Commenting on the publication of these results, Stéphane Richard, chairman and CEO of the Orange Group, said, “The Group’s results reflect a solid 2021 performance. Indeed, Orange has delivered on its commitments and is confirming all its objectives for 2023, including organic cash flow of between 3.5 and 4 billion euros.”

Organic cash flow from telecoms activities stood at 2.4 billion euros in 2021 versus 2.5 billion euros in 2020, and by 2021 year-end, cumulative net savings of more than 300 million euros had been generated from within the defined scope of its "Scale Up" operational efficiency program.

Richard also highlighted that the dynamic in their Africa zone has been remarkable, with an 11% increase in revenues. “With over 44 million 4G clients, mobile data continues its development generating revenues in this segment that are up 25%,” he explained. 11.5 million convergent customers are also recorded Group-wide, up 2.1%  year-on-year, wherein 0.7 million customers in Africa avail of Orange’s mobile financial services.
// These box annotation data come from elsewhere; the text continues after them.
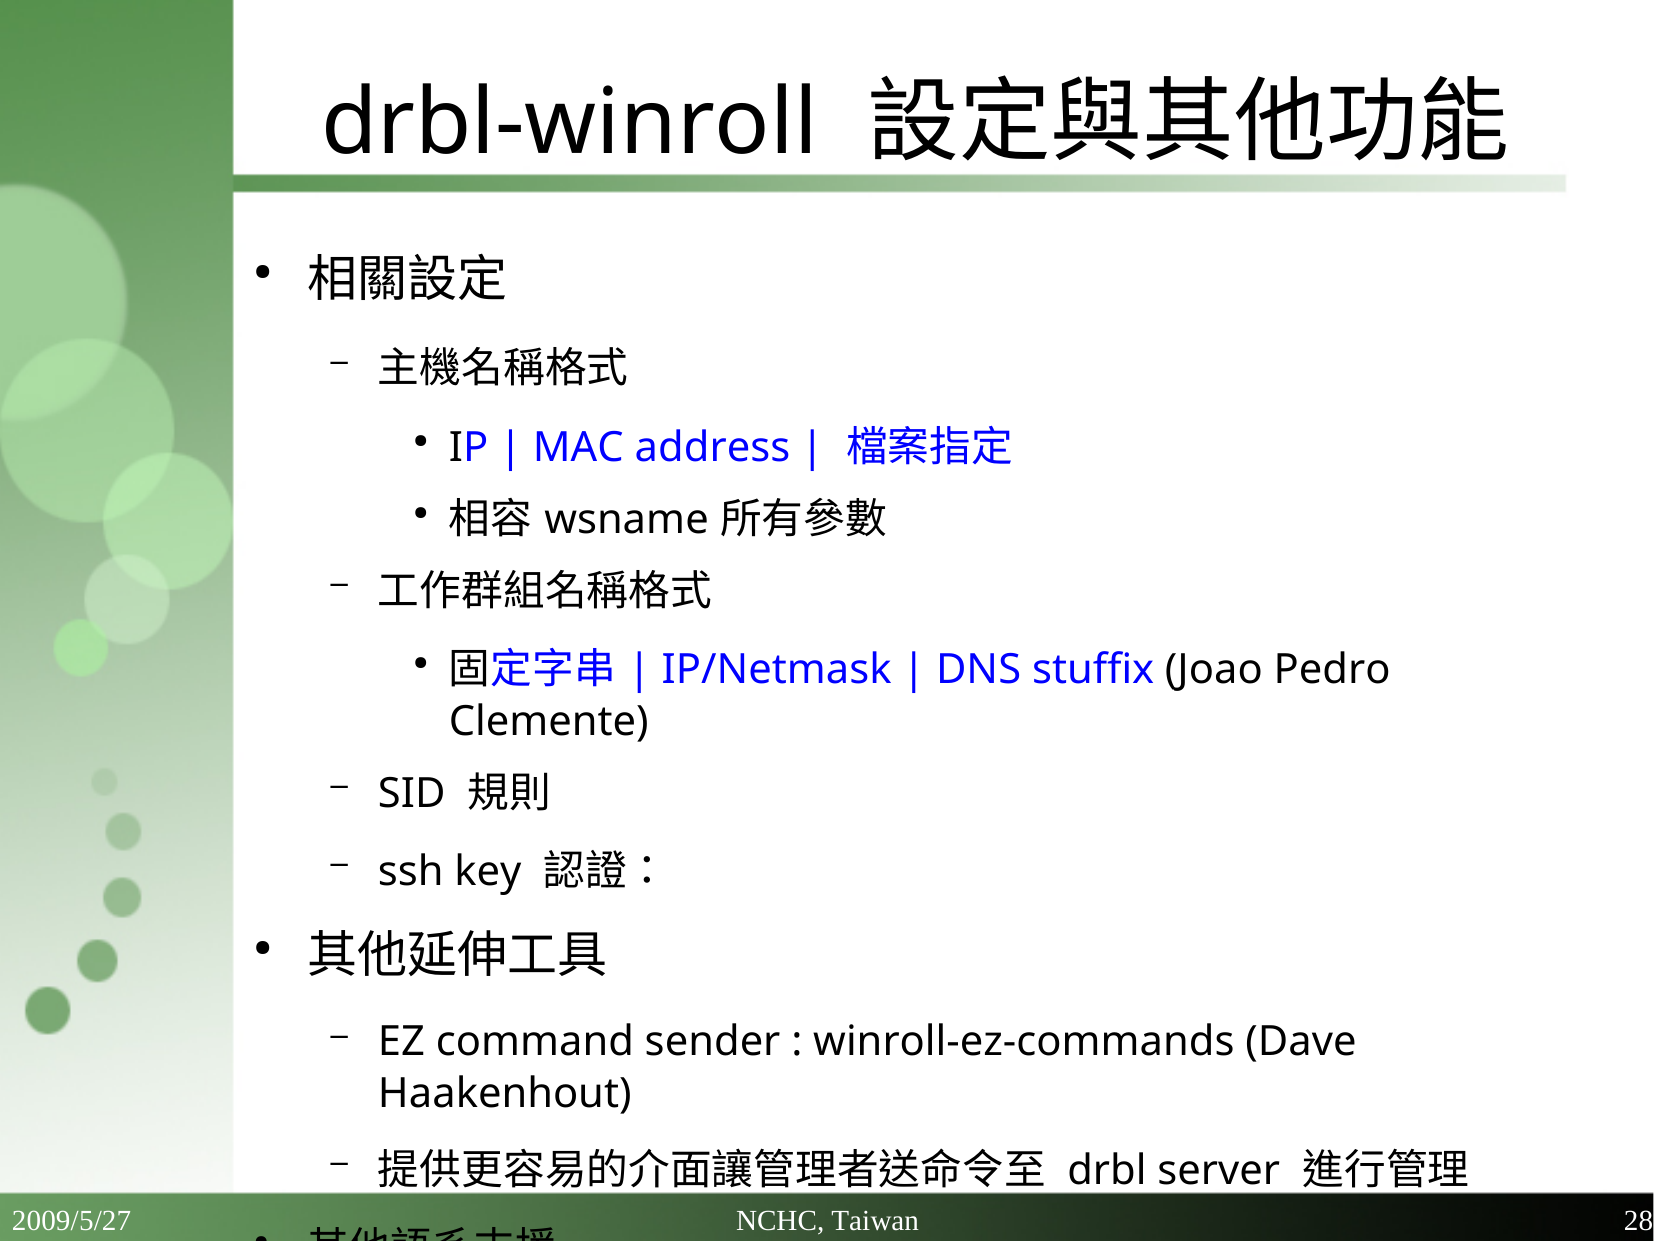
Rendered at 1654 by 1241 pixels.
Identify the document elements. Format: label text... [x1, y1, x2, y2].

picture [0, 0, 1654, 1241]
picture [320, 1235, 336, 1239]
list 相關設定 主機名稱格式 IP | MAC address | 檔案指定 相容wsname所有參數 工作群組名稱格式 固定字串| IP/Netmask | DNS stuffix (Joao Pedro Clemente) SID 規則 ssh key 認證： 其他延伸工具 EZ command sender : winroll-ez-commands (Dave Haakenhout) 提供更容易的介面讓管理者送命令至 drbl server 進行管理 其他語系支援 荷蘭文(Dave Haakenhout)/法文(Joel Gondouin) [236, 244, 1595, 1136]
title drbl-winroll 設定與其他功能 [236, 49, 1595, 178]
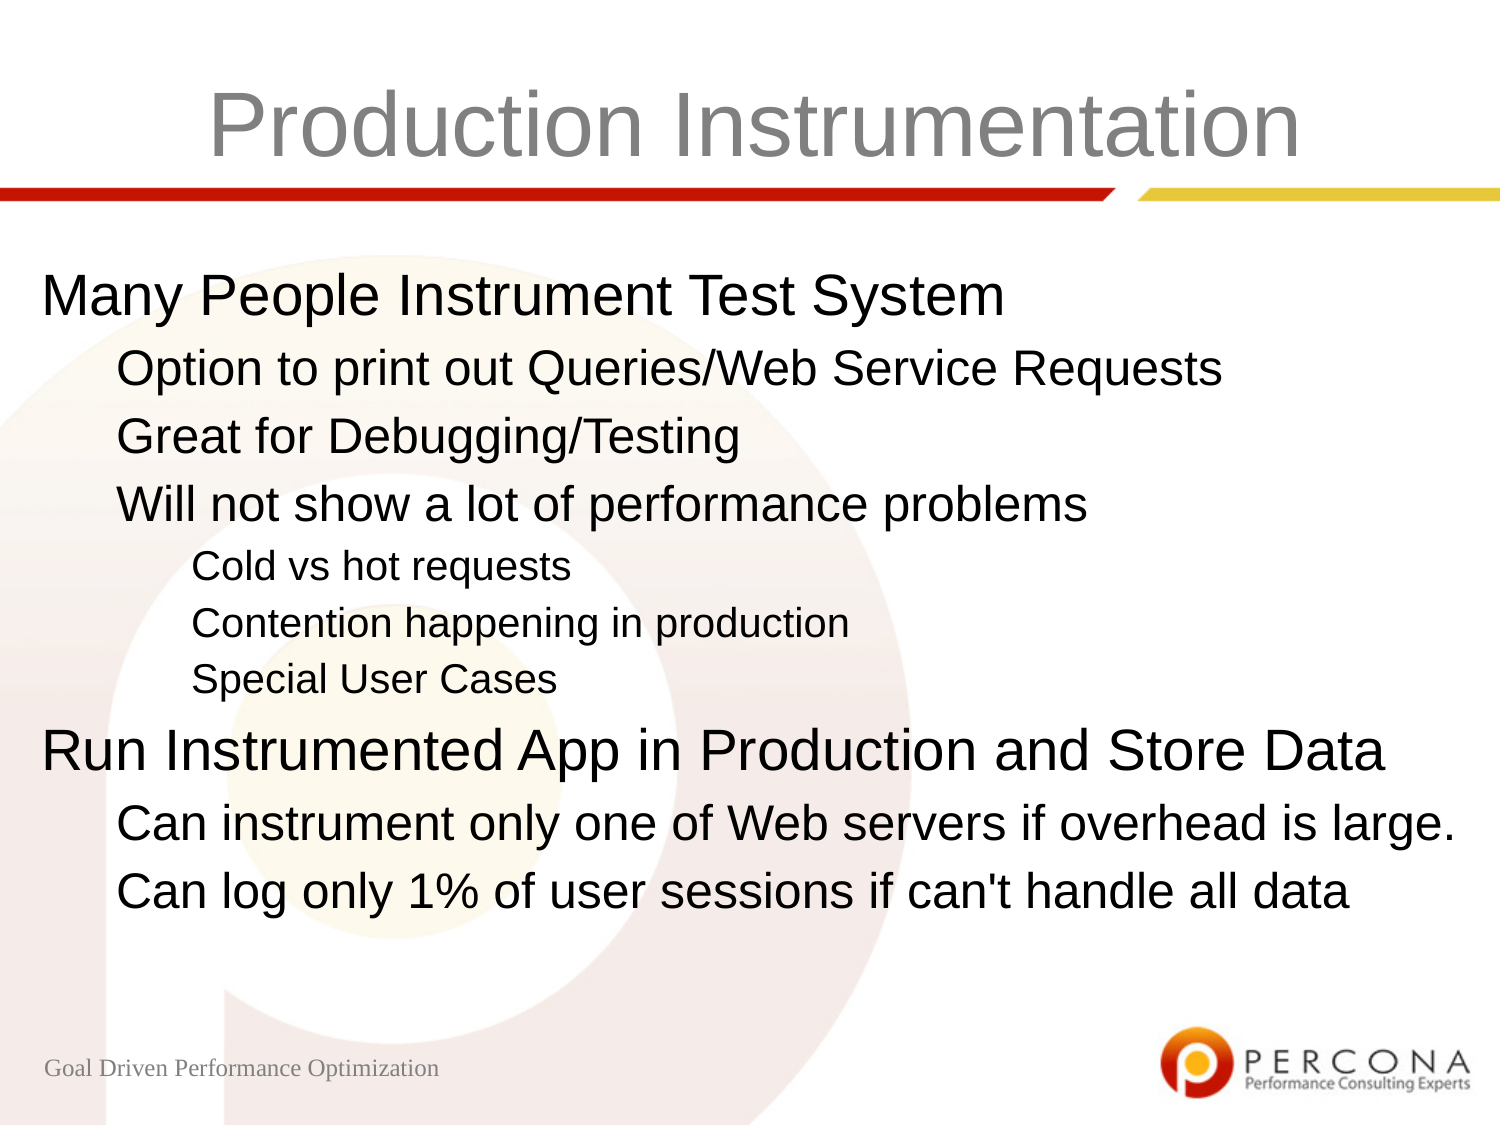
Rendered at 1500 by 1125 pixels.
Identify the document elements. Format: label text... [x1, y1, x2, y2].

title Production Instrumentation [41, 62, 1471, 187]
picture [0, 0, 1500, 1125]
list Many People Instrument Test System Option to print out Queries/Web Service Requests Great for Debugging/Testing Will not show a lot of performance problems Cold vs hot requests Contention happening in production Special User Cases Run Instrumented App in Production and Store Data Can instrument only one of Web servers if overhead is large. Can log only 1% of user sessions if can't handle all data [41, 262, 1471, 991]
Moreover, the Group’s commercial performance has also been excellent, actively contributing to the achievement of their 2021 objectives despite important challenges such as the move from copper to fiber, the transition to providing IT services, and also the turnaround of the situation in Spain.

Richard’s mandate is drawing to a close in the coming weeks, as Christel Heydemann takes over by April 4, 2022. “It is with pride that I look upon everything that we have accomplished over these past twelve years,” he added.

It is worthy to note that Orange is a European fiber optic leader with a vast network of over 56 million connectable households across the Group’s footprint.